▶ Information provided:
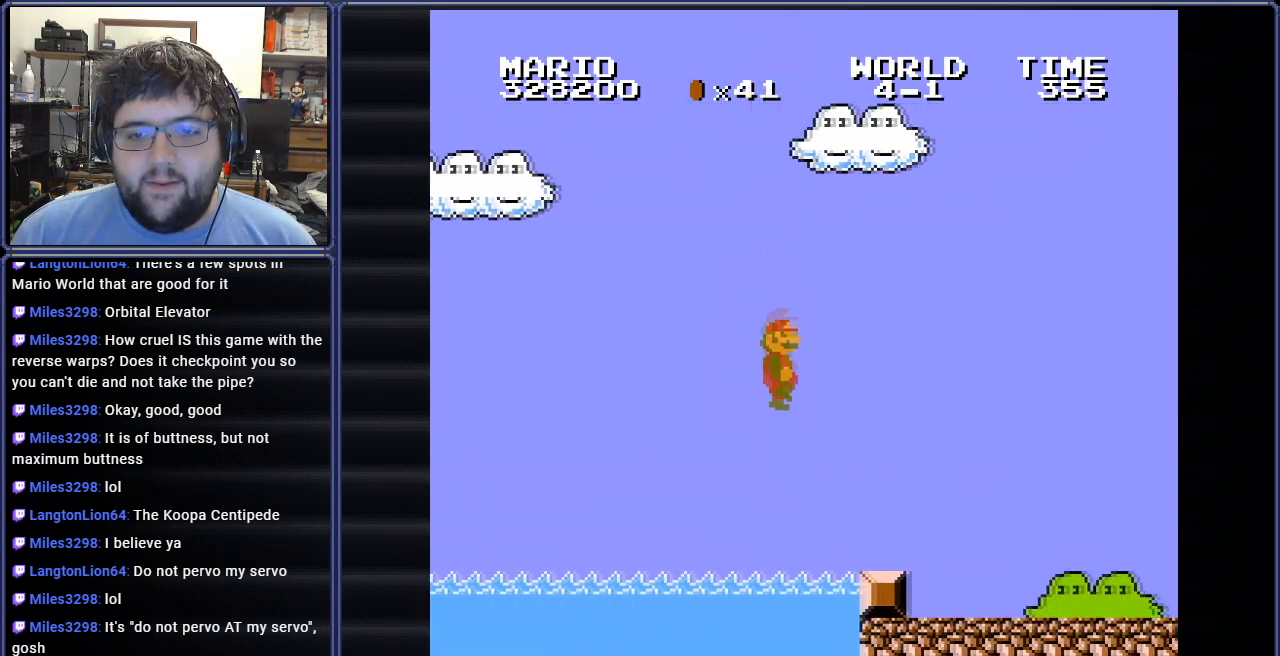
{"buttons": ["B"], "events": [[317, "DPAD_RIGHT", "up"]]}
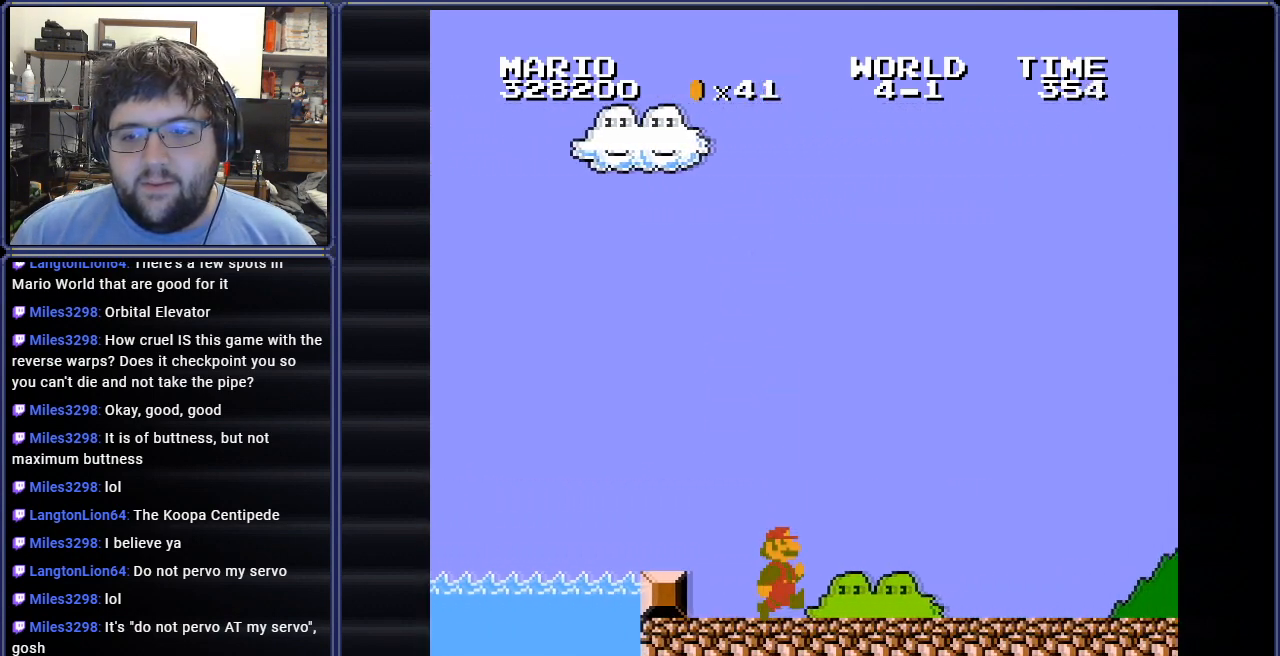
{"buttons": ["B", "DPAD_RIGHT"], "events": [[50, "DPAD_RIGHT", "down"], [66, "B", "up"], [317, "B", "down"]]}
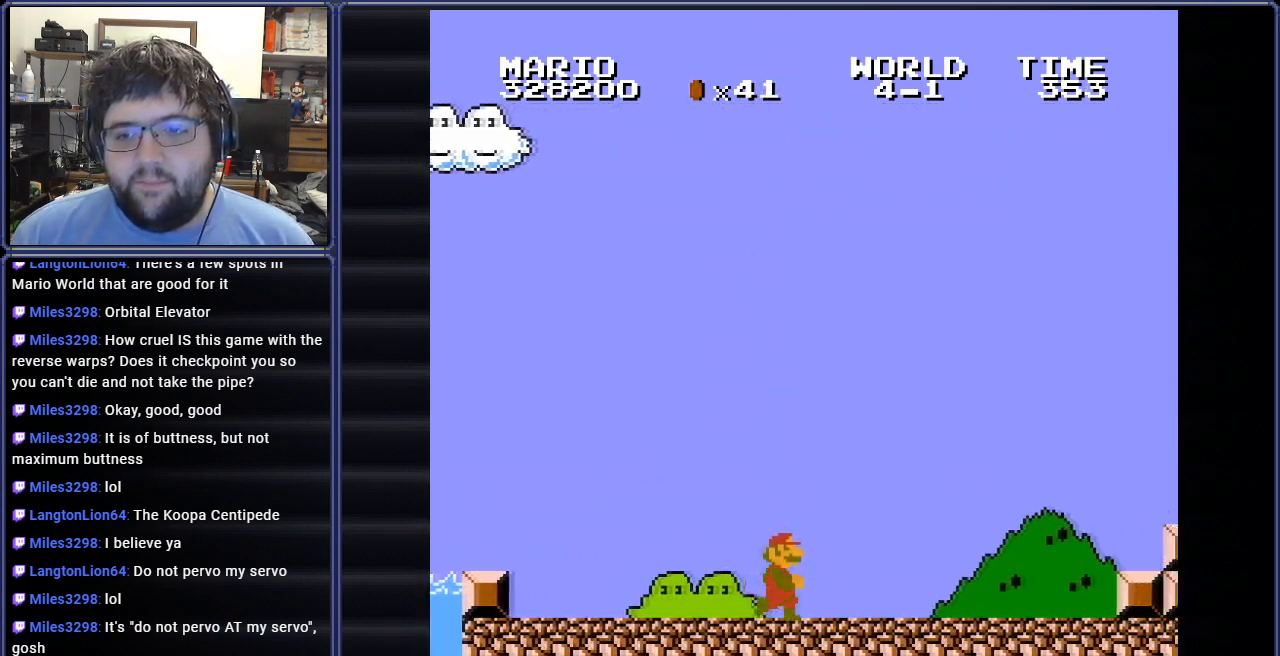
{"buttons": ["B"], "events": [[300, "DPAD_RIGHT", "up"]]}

▶ Work order:
Copy each line above exactly, with no images.

▶ Response for this exercise:
{"buttons": ["B"], "events": [[317, "DPAD_RIGHT", "up"]]}
{"buttons": ["B", "DPAD_RIGHT"], "events": [[50, "DPAD_RIGHT", "down"], [66, "B", "up"], [317, "B", "down"]]}
{"buttons": ["B"], "events": [[300, "DPAD_RIGHT", "up"]]}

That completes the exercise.